The question is, what was the channel for a SARS-CoV-2 virus to get from southern China to central China, where Wuhan is? This genus of viruses that can be found just like a thousand miles south. Wuhan is not a place where millions of these viruses are in bats.

In addition, there is research from this institute that shows that it is quite rare for humans to be really infected by bats with the coronavirus. So it was unlikely that one became infected and came as far as Wuhan and started an outbreak. But years before COVID became what it is today, U.S. embassy officials visited the institute and sent warnings to Washington, saying there was not enough security at the lab.

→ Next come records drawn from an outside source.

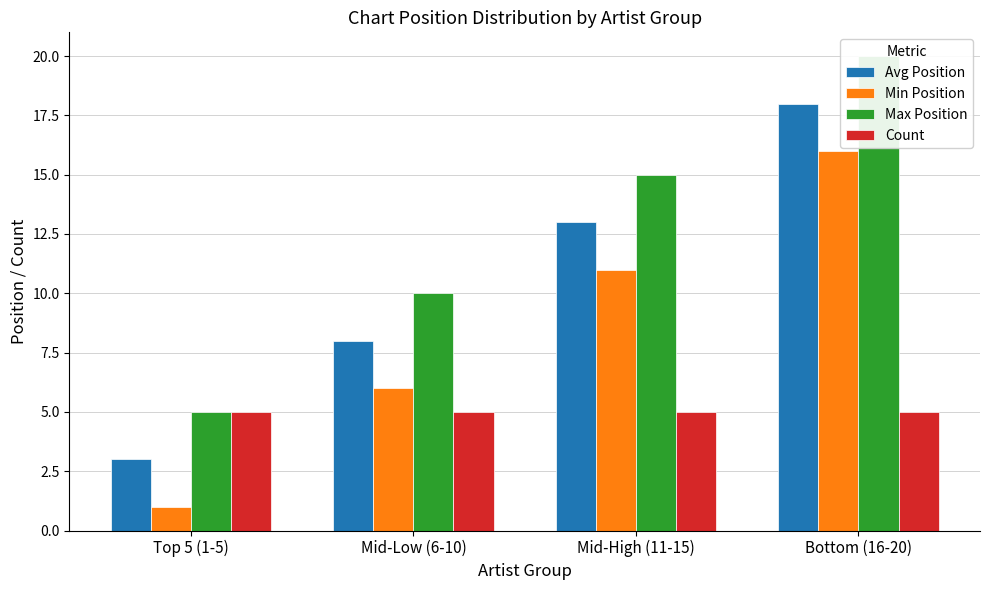

What value does the Max Position series have at Bottom (16-20)?

20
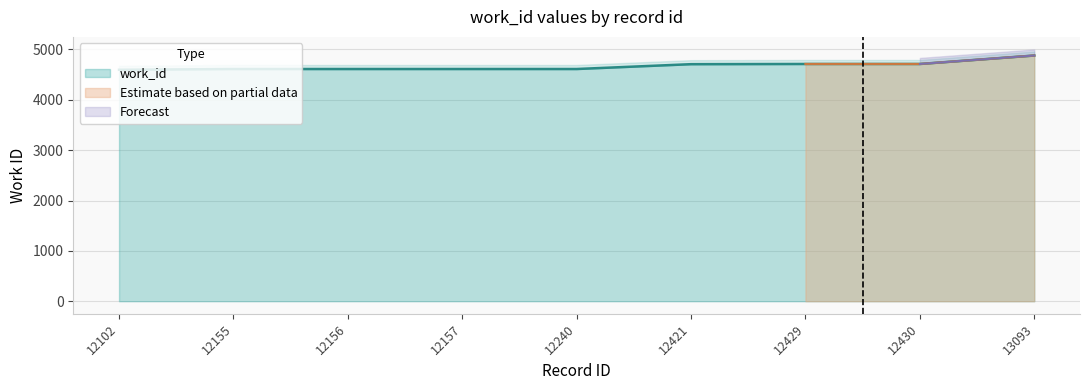

List the labels in order of value, smallest first.

12102, 12155, 12156, 12157, 12240, 12421, 12429, 12430, 13093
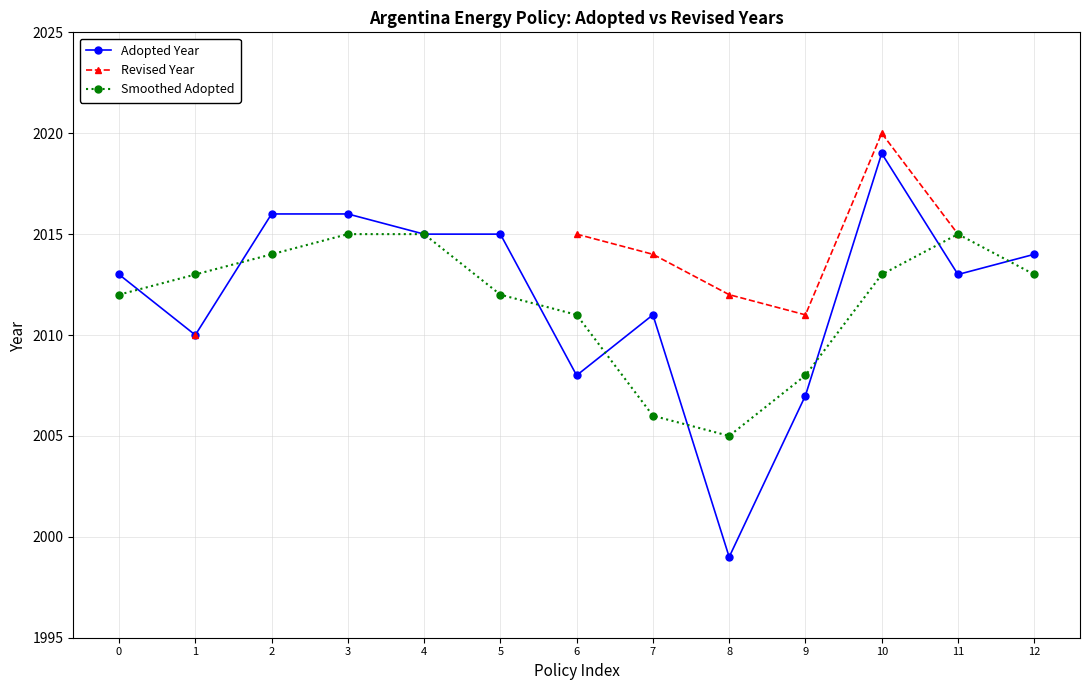

True or false: Adopted Year has a value of 2014.0 at 12.

True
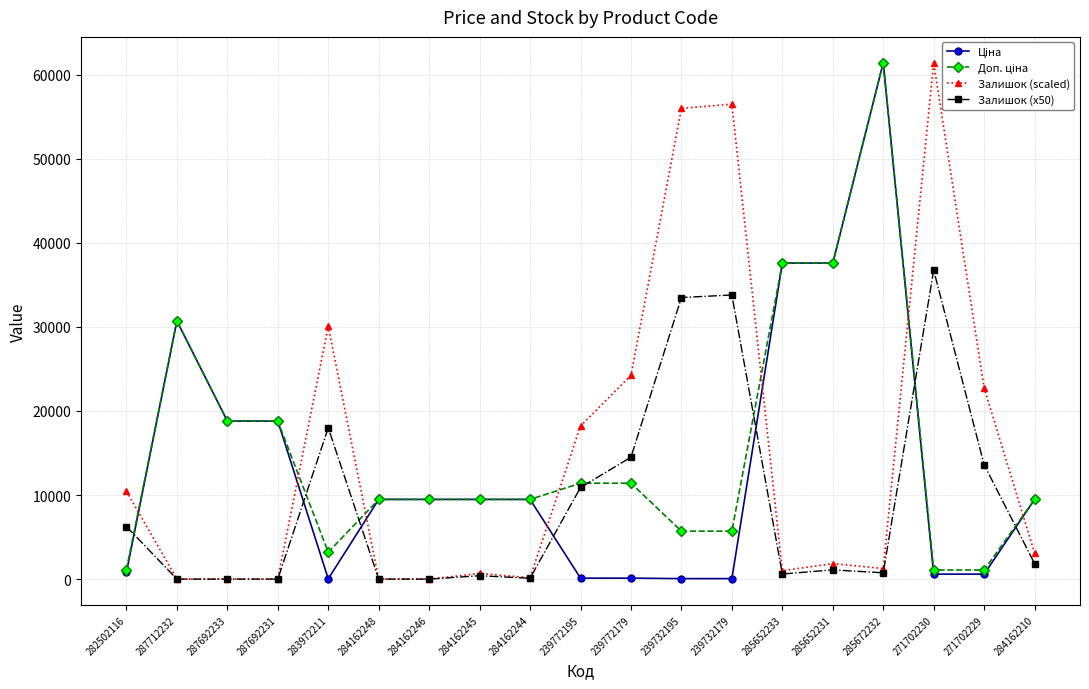

Which series changed the most between 284162244 and 239772195?

Залишок (scaled)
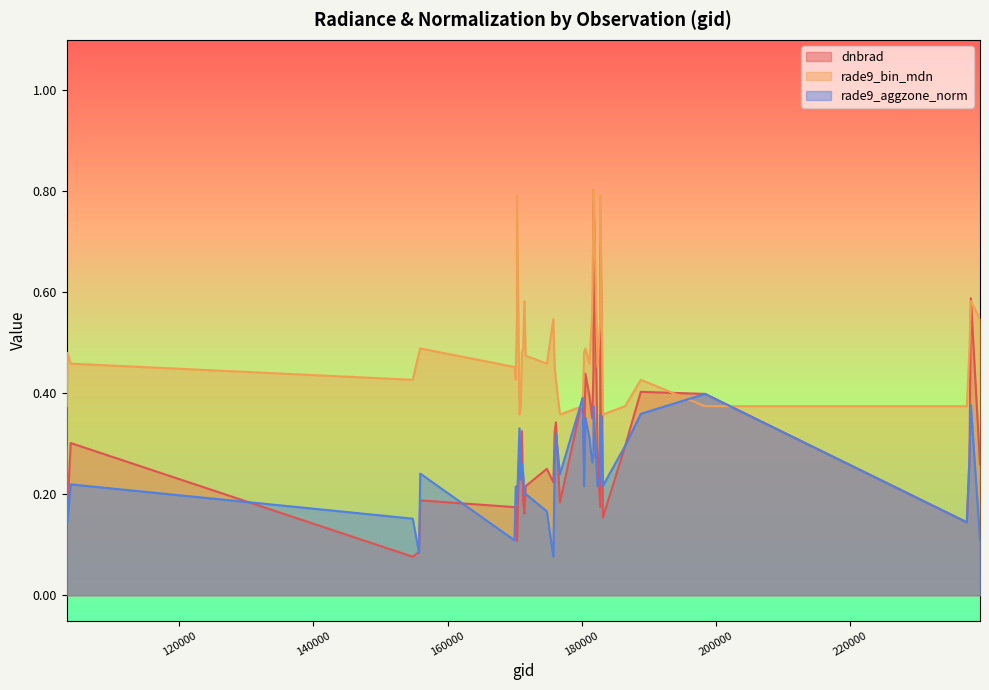

What is the sum of the rade9_aggzone_norm values at 170898 and 186476?

0.5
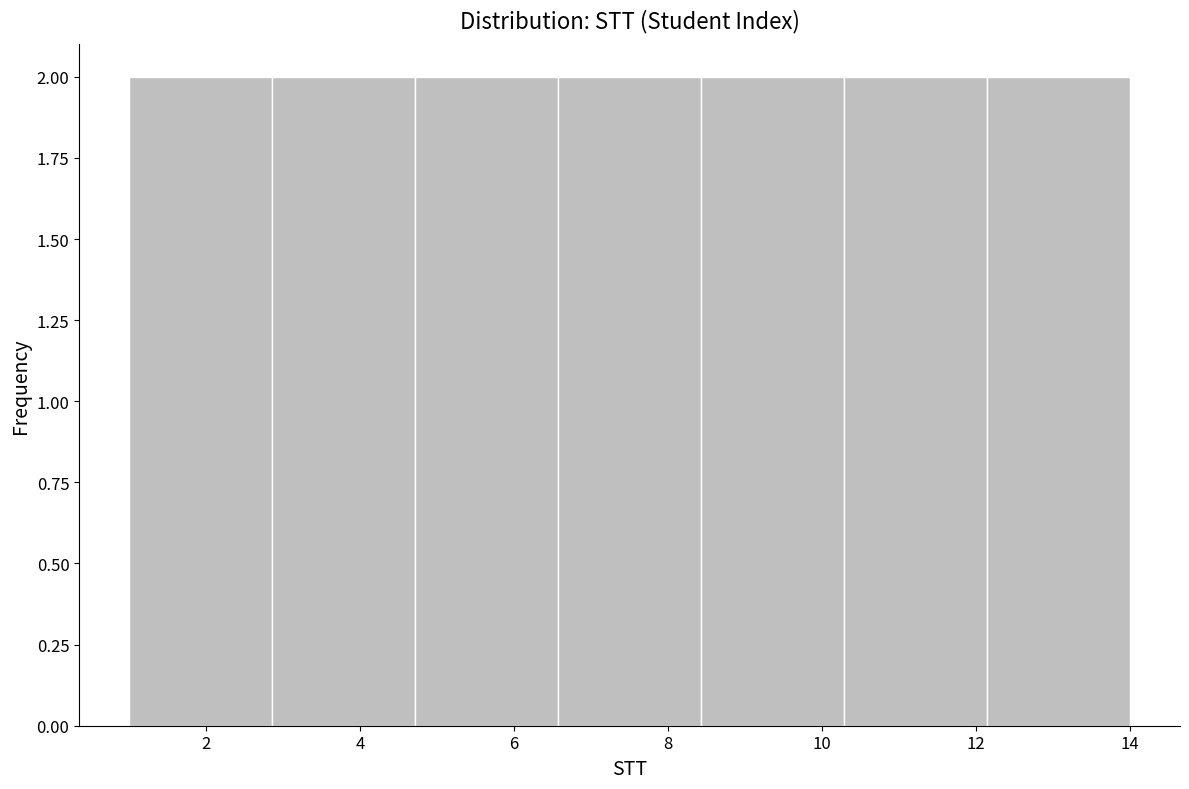

Reading left to right, transcribe this chart: for each bar, give the range it covers on the x-axis and its height. Neither the bar edges nor the heights are printed on the chart, so give them approximately, as read against the axes.

1.0 to 2.8: 2
2.8 to 4.8: 2
4.8 to 6.6: 2
6.6 to 8.4: 2
8.4 to 10.2: 2
10.2 to 12.2: 2
12.2 to 14.0: 2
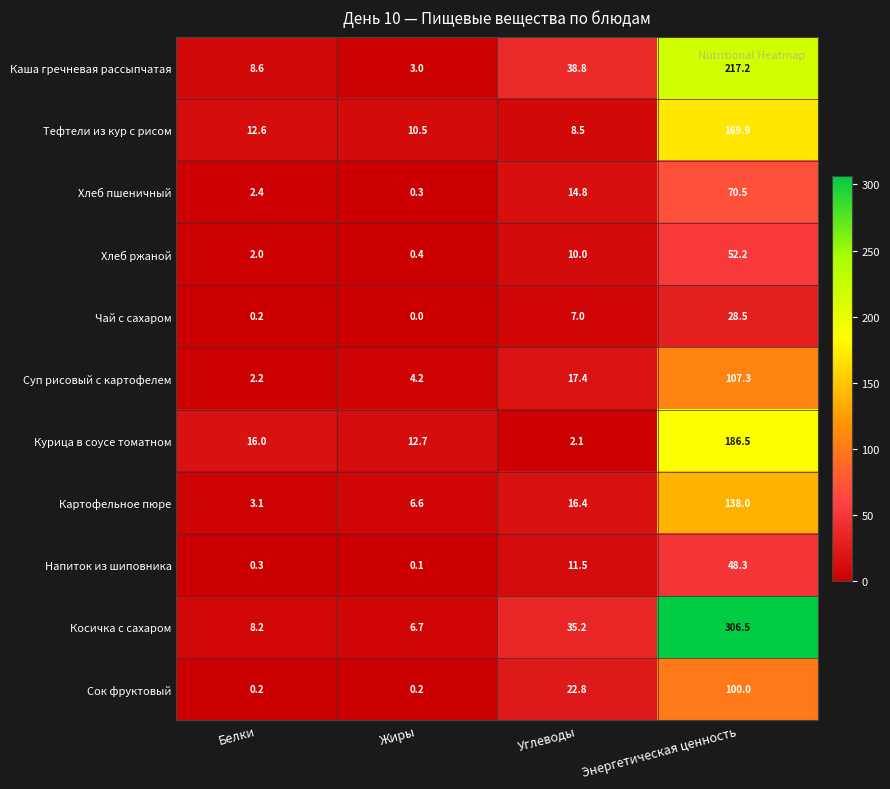

Is it true that Хлеб ржаной equals 0.6 at Белки?

False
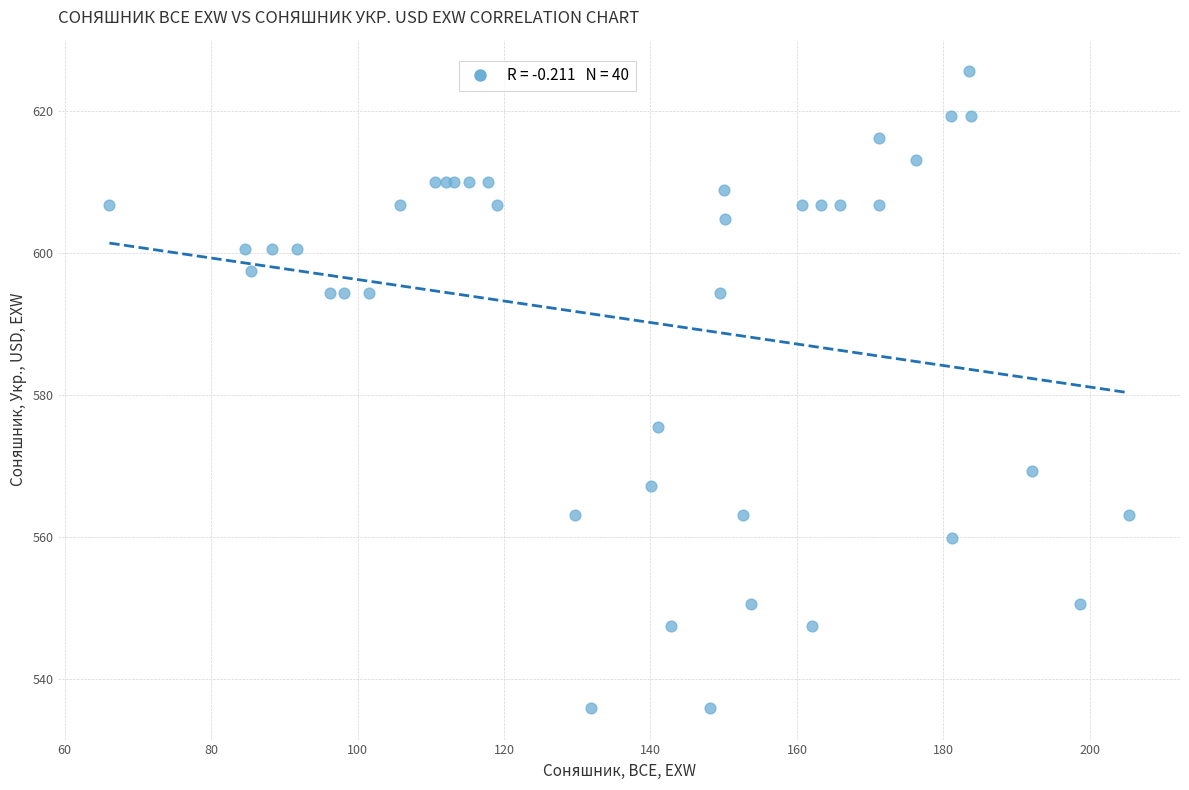

What Y value in the scatter plot is closest to 580?

575.5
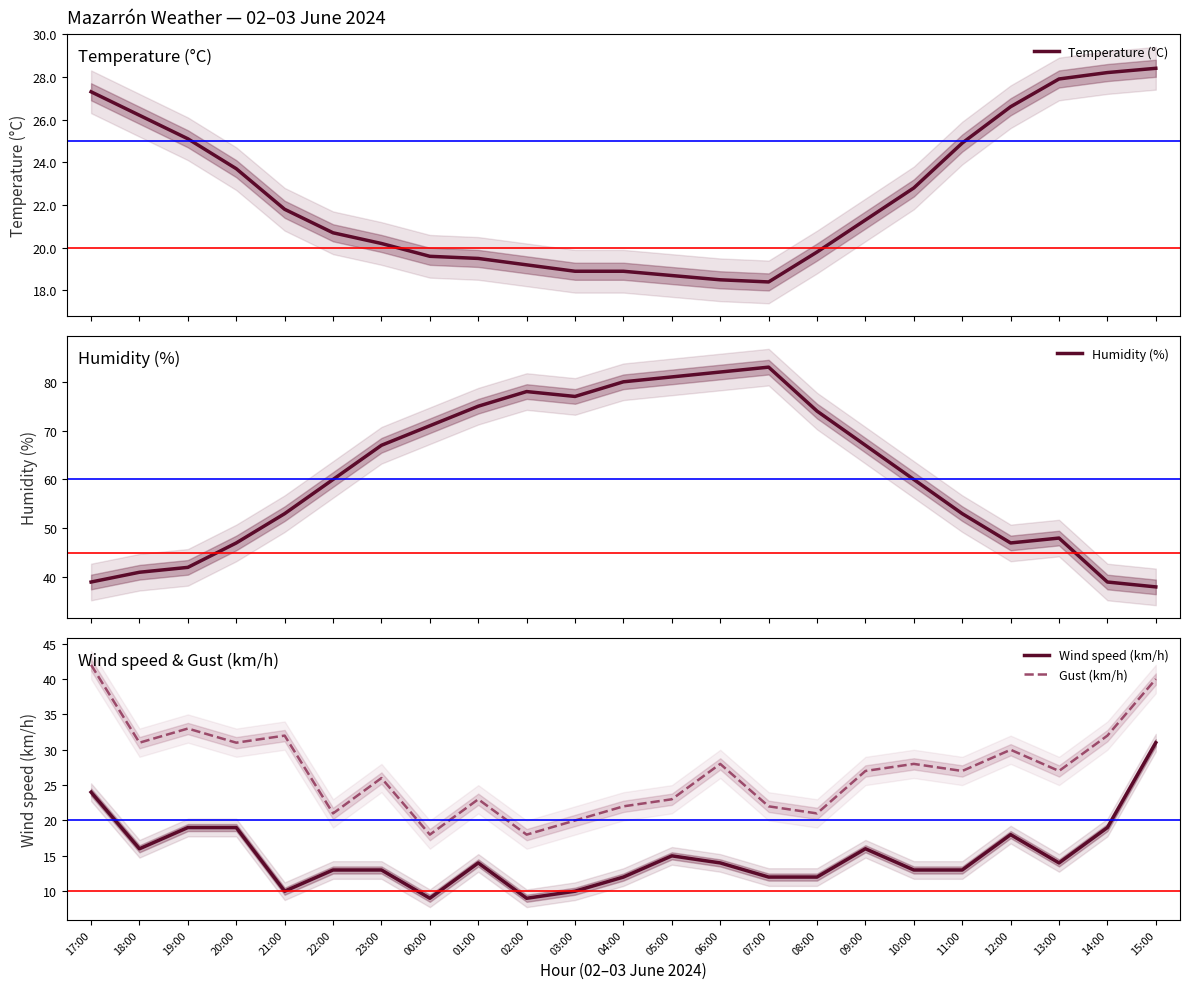

Reading left to right, what are all the values shown in this chart?

Temperature (°C): 27.3	26.2	25.1	23.7	21.8	20.7	20.2	19.6	19.5	19.2	18.9	18.9	18.7	18.5	18.4	19.8	21.3	22.8	24.9	26.6	27.9	28.2	28.4
Humidity (%): 39.0	41.0	42.0	47.0	53.0	60.0	67.0	71.0	75.0	78.0	77.0	80.0	81.0	82.0	83.0	74.0	67.0	60.0	53.0	47.0	48.0	39.0	38.0
Wind speed (km/h): 24.0	16.0	19.0	19.0	10.0	13.0	13.0	9.0	14.0	9.0	10.0	12.0	15.0	14.0	12.0	12.0	16.0	13.0	13.0	18.0	14.0	19.0	31.0
Gust (km/h): 42.0	31.0	33.0	31.0	32.0	21.0	26.0	18.0	23.0	18.0	20.0	22.0	23.0	28.0	22.0	21.0	27.0	28.0	27.0	30.0	27.0	32.0	40.0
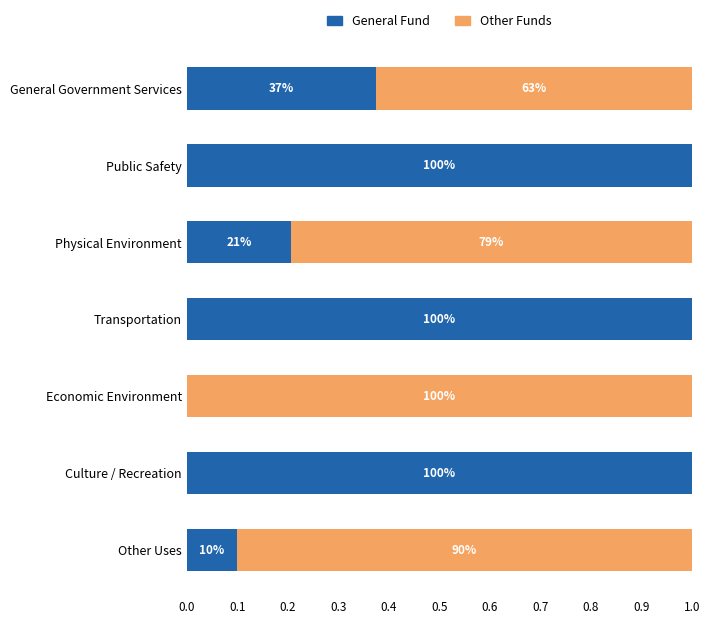

What are all the series names shown in the legend?

General Fund, Other Funds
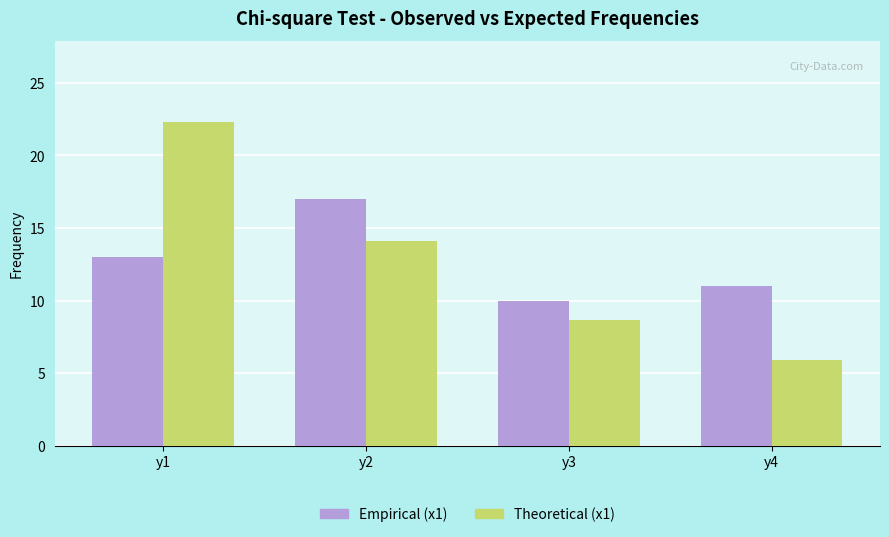

Which series has the widest spread of values?

Theoretical (x1)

Have you had the chance to look at the cables and think about the implications there?

I looked at the cables, but the thing that was most interesting to me was that they said in one of the cables that China was prototyping the first global virus collection program. What happened to that then? Where is the prototype? Where is this virus collection? The safety issue is important, but it is also important to note that laboratories around the world, all have safety issues, and that it is not clear in which laboratories how many accidents occur per year. But these processes do have accidents.

Just because accidents happen.

We have spread all these virus hunting programs everywhere, especially in developing countries. It’s worth hundreds of millions of dollars. And it is not just so many, many groups of scientists who all draw from this money. There is a deterrent for them to plead for an investigation into the origin, as it may shift the perception of their work as life-saving, as pandemic-preventing, to a pandemic and lost lives.